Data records
%%

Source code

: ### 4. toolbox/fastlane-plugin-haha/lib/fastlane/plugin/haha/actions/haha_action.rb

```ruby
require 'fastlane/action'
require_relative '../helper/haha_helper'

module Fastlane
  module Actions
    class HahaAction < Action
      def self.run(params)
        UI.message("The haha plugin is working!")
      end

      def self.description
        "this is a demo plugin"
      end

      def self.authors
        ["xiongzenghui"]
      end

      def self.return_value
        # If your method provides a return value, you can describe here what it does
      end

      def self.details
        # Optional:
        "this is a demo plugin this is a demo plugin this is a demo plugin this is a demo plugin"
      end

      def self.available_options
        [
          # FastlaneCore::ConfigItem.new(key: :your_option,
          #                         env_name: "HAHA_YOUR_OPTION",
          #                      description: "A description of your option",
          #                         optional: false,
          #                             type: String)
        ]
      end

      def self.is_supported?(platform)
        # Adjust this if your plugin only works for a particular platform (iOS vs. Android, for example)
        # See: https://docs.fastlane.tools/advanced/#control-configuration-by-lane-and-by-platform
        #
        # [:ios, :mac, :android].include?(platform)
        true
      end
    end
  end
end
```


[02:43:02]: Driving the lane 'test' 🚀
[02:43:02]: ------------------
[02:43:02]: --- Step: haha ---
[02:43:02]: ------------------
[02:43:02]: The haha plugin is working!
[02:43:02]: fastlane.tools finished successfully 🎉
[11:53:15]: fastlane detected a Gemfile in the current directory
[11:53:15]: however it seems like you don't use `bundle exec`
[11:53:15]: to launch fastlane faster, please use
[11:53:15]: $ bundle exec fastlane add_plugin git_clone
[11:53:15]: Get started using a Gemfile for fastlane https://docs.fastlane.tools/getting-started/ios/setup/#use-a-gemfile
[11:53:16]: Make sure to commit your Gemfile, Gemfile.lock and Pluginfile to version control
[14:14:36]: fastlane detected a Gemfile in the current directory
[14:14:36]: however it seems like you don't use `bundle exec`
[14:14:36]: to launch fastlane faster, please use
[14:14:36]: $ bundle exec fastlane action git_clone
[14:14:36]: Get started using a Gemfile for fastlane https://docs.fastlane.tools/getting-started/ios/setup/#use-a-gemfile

%%

Print every entry exactly as written.

Source code

: ### 4. toolbox/fastlane-plugin-haha/lib/fastlane/plugin/haha/actions/haha_action.rb

```ruby
require 'fastlane/action'
require_relative '../helper/haha_helper'

module Fastlane
  module Actions
    class HahaAction < Action
      def self.run(params)
        UI.message("The haha plugin is working!")
      end

      def self.description
        "this is a demo plugin"
      end

      def self.authors
        ["xiongzenghui"]
      end

      def self.return_value
        # If your method provides a return value, you can describe here what it does
      end

      def self.details
        # Optional:
        "this is a demo plugin this is a demo plugin this is a demo plugin this is a demo plugin"
      end

      def self.available_options
        [
          # FastlaneCore::ConfigItem.new(key: :your_option,
          #                         env_name: "HAHA_YOUR_OPTION",
          #                      description: "A description of your option",
          #                         optional: false,
          #                             type: String)
        ]
      end

      def self.is_supported?(platform)
        # Adjust this if your plugin only works for a particular platform (iOS vs. Android, for example)
        # See: https://docs.fastlane.tools/advanced/#control-configuration-by-lane-and-by-platform
        #
        # [:ios, :mac, :android].include?(platform)
        true
      end
    end
  end
end
```


[02:43:02]: Driving the lane 'test' 🚀
[02:43:02]: ------------------
[02:43:02]: --- Step: haha ---
[02:43:02]: ------------------
[02:43:02]: The haha plugin is working!
[02:43:02]: fastlane.tools finished successfully 🎉
[11:53:15]: fastlane detected a Gemfile in the current directory
[11:53:15]: however it seems like you don't use `bundle exec`
[11:53:15]: to launch fastlane faster, please use
[11:53:15]: $ bundle exec fastlane add_plugin git_clone
[11:53:15]: Get started using a Gemfile for fastlane https://docs.fastlane.tools/getting-started/ios/setup/#use-a-gemfile
[11:53:16]: Make sure to commit your Gemfile, Gemfile.lock and Pluginfile to version control
[14:14:36]: fastlane detected a Gemfile in the current directory
[14:14:36]: however it seems like you don't use `bundle exec`
[14:14:36]: to launch fastlane faster, please use
[14:14:36]: $ bundle exec fastlane action git_clone
[14:14:36]: Get started using a Gemfile for fastlane https://docs.fastlane.tools/getting-started/ios/setup/#use-a-gemfile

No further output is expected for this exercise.